Penne, Melilla porta i tagli Brioni al ministero

12 Gennaio 2016

La situazione occupazionale di Brioni continua a tenere banco. Il deputato di Sel Gianni Melilla (foto) ha presentato un’interrogazione al ministro del Lavoro. «Il marchio Brioni, da qualche anno di...

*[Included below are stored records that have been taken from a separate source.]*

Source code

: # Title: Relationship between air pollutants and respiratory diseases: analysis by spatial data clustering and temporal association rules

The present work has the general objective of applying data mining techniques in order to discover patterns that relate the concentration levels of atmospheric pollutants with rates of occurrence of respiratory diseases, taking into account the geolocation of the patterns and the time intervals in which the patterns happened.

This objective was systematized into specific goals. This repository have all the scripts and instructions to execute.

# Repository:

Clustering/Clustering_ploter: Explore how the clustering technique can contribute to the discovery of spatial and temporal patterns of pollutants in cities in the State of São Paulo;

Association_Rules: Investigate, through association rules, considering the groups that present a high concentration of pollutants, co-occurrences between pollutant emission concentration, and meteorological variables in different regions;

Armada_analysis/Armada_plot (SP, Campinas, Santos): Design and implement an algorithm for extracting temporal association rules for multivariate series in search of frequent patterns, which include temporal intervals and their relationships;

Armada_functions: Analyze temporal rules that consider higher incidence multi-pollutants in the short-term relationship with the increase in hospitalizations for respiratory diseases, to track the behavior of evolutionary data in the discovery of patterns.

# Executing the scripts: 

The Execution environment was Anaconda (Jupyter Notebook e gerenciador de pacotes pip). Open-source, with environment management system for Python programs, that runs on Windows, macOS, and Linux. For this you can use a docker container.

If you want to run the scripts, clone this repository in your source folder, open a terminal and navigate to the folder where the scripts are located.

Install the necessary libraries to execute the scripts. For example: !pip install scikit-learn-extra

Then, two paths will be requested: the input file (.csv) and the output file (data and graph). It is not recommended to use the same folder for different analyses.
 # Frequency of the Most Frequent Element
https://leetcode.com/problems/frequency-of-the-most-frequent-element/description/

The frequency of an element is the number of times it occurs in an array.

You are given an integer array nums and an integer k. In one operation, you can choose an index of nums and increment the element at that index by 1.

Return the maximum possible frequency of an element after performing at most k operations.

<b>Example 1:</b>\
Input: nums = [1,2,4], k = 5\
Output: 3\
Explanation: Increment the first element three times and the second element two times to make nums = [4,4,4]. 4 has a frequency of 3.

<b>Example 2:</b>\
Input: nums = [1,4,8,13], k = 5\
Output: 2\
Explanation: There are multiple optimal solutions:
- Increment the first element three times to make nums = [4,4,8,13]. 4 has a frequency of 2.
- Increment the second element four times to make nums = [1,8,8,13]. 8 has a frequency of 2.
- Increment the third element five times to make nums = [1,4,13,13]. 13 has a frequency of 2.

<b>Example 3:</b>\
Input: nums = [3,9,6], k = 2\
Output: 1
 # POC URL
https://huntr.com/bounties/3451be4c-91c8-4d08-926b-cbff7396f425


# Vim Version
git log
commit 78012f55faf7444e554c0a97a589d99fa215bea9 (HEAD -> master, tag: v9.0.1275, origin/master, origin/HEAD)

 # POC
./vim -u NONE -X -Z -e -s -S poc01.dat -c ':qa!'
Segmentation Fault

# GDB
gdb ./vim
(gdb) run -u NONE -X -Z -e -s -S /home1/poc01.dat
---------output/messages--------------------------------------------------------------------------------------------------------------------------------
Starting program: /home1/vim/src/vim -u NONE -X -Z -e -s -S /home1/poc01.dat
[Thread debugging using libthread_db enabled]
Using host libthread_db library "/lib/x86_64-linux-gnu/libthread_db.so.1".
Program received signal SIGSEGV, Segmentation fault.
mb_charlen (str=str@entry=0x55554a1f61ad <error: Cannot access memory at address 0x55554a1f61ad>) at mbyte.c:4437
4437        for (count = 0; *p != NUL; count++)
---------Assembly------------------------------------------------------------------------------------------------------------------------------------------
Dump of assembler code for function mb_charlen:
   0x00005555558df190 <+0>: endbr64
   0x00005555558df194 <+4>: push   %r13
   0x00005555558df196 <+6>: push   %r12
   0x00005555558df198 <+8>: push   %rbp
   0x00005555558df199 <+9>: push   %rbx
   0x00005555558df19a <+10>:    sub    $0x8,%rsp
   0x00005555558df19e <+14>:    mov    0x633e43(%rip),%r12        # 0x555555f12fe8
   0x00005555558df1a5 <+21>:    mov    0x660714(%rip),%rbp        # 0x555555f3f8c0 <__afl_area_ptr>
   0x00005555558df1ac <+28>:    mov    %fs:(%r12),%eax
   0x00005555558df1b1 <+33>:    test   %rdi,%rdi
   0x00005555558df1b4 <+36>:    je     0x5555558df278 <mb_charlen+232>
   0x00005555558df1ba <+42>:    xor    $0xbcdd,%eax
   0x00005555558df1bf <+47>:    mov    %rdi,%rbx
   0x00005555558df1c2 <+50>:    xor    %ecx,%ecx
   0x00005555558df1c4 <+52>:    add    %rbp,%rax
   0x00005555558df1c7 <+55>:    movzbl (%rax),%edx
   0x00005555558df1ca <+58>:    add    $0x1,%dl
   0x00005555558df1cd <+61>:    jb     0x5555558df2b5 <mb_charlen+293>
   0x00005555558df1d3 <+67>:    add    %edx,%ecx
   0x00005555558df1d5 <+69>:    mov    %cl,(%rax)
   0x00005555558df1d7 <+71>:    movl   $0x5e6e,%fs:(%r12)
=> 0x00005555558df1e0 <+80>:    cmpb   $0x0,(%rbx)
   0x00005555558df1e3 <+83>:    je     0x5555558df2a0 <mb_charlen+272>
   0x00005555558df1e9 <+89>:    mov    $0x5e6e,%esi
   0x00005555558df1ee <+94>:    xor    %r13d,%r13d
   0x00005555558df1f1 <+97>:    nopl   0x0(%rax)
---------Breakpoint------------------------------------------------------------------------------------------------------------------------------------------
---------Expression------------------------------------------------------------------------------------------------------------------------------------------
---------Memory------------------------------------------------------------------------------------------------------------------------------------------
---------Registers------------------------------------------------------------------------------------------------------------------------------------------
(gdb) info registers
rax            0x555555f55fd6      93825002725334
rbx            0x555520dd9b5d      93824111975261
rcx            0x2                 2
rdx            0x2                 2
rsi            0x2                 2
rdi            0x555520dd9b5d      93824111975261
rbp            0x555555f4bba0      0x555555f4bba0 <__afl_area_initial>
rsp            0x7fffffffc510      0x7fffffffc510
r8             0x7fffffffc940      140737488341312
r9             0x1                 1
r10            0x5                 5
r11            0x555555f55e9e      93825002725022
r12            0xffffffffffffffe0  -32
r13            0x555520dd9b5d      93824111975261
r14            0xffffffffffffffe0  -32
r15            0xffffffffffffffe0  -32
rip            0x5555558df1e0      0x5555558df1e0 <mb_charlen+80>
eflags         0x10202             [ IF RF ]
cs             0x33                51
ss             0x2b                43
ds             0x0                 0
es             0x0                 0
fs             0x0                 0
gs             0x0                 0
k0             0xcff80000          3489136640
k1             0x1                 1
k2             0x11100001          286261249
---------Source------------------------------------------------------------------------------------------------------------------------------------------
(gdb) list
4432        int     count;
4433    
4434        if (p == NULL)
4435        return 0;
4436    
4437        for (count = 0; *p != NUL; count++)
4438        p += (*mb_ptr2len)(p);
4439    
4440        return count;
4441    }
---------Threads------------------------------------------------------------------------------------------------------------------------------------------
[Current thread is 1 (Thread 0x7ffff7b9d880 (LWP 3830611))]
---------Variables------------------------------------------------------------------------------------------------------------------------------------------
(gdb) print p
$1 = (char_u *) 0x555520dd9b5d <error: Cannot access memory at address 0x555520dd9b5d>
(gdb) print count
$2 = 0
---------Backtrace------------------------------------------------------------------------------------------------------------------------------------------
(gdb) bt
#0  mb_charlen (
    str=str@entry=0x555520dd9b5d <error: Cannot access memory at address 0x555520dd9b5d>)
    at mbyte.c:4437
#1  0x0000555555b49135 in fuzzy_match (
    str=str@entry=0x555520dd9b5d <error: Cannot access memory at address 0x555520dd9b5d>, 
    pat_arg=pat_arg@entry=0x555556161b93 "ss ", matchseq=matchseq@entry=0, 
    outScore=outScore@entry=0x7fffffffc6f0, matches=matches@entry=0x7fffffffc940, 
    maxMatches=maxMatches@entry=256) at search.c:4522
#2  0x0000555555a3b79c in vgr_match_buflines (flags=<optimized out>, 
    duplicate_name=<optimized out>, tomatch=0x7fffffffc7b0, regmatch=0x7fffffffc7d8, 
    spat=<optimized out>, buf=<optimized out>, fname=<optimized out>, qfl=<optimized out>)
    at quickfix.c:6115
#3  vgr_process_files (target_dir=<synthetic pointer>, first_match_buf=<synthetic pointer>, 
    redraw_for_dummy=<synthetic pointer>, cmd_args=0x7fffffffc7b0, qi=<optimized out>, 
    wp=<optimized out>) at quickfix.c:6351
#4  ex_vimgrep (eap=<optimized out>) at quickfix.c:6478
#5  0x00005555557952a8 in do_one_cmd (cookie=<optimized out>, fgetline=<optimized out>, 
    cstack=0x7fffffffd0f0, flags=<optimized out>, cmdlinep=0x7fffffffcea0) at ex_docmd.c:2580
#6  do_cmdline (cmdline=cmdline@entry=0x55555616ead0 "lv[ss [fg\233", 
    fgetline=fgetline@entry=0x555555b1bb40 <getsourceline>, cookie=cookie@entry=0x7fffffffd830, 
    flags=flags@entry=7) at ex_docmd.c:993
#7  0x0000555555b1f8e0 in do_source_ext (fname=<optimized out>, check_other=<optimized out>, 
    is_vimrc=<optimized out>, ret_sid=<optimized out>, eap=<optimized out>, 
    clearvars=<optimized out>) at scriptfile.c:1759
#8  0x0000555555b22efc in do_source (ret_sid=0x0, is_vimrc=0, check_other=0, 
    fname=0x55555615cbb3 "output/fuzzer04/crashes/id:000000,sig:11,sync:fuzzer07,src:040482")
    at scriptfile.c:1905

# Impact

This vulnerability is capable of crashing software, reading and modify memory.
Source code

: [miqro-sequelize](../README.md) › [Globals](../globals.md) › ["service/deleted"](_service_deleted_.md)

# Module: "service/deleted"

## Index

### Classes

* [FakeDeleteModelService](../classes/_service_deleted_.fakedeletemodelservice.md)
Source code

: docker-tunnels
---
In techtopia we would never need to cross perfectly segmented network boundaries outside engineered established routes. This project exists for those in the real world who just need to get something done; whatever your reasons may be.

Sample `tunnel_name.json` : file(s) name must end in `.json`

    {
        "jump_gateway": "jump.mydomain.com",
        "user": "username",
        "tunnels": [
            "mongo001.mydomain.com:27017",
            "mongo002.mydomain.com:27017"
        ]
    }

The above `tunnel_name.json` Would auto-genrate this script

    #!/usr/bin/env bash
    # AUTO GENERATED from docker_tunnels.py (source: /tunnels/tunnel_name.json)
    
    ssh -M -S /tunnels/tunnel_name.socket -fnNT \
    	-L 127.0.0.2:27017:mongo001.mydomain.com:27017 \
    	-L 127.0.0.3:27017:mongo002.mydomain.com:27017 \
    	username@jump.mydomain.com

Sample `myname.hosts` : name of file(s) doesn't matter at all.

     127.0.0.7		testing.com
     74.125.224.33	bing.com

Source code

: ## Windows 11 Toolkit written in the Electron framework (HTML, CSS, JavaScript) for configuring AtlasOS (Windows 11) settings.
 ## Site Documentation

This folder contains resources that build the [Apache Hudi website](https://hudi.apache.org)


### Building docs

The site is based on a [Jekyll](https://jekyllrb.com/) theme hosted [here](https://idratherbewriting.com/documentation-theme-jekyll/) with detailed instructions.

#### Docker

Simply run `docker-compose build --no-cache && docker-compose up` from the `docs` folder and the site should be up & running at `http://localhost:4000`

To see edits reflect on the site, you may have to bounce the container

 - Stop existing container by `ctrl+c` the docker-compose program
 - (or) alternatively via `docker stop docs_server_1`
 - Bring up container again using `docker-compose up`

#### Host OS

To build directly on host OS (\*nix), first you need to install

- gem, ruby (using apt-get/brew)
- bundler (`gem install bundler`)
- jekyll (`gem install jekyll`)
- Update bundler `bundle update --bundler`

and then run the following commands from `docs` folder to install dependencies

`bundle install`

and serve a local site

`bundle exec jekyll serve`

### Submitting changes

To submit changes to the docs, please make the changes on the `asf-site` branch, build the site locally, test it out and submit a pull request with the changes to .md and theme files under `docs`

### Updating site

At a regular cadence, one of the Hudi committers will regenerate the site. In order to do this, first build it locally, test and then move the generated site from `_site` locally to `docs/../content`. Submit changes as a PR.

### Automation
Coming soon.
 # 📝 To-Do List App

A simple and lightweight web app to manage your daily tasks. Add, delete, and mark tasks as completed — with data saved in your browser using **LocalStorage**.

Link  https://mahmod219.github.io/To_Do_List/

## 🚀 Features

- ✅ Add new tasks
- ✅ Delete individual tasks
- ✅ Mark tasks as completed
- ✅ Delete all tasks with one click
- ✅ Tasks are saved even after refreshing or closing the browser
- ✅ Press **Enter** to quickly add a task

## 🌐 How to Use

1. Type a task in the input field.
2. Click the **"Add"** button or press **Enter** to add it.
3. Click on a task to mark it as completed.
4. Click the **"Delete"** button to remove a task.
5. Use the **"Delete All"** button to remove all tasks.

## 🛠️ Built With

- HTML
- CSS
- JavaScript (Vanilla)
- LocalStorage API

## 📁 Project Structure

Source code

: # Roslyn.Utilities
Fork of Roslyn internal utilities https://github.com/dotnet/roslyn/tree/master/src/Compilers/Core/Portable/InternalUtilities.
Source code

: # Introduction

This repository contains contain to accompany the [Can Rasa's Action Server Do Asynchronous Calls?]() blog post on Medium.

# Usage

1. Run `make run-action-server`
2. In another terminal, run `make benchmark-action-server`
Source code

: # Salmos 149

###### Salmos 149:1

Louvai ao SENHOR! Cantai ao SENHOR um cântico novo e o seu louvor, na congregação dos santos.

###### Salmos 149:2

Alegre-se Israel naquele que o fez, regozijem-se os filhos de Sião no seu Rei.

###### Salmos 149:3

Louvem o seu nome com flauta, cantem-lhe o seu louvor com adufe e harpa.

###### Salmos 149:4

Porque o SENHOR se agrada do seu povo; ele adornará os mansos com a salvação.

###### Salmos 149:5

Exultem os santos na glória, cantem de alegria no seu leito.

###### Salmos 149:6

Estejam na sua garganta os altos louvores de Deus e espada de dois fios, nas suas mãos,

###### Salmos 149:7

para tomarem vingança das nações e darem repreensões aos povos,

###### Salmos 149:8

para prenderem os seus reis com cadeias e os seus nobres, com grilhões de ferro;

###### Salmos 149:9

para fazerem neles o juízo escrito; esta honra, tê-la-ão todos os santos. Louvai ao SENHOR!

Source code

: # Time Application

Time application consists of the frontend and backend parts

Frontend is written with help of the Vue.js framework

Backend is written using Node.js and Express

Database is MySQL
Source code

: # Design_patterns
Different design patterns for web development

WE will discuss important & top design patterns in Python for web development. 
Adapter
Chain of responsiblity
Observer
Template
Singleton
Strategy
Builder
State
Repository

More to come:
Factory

La situazione occupazionale di Brioni continua a tenere banco. Il deputato di Sel Gianni Melilla (foto) ha presentato un’interrogazione al ministro del Lavoro. «Il marchio Brioni, da qualche anno di proprietà della holding francese Kering, è leader mondiale nella produzione di abbigliamento maschile di lusso. In Abruzzo è presente con stabilimenti produttivi a Penne, Montebello di Bertona e Civitella Casanova. La Roman Style spa conta oltre 1000 dipendenti e», sottolinea Melilla, «ha dichiarato un esubero per la mancanza di commesse. L’ 11 novembre scorso è stata firmata l’apertura della mobilità volontaria che si è chiusa il lo scorso 31 dicembre per circa 60 lavoratori. A fine maggio», prosegue il deputato, «scadrà il contratto di solidarietà stipulato tra l’azienda e le rappresentanze sindacali, aventi ad oggetto la diminuzione dell’orario di lavoro al fine di evitare la riduzione del personale. L’azienda prospetta una riorganizzazione aziendale con riduzione del personale perché non si intravede una ripresa prima del 2018». Ad aggravare la situazione il dissesto idrogeologico che lo scorso marzo ha portato al cedimento di una porzione dello stabilimento e interi reparti sono stati spostati a Montebello e Civitella. «La giunta regionale, il 12 giugno, ha approvato una delibera per la compartecipazione alla ristrutturazione ma a tutt’oggi nessun contributo è arrivato. Chiediamo», conclude Melilla, «la convocazione di un tavolo nazionale con i vertici aziendali, i sindacati e la Regione per scongiurare il rischio di una grave emergenza occupazionale». Prima di Melilla, sulla Brioni, erano intervenuti anche il Sel comunale e provinciale. (f.bel.)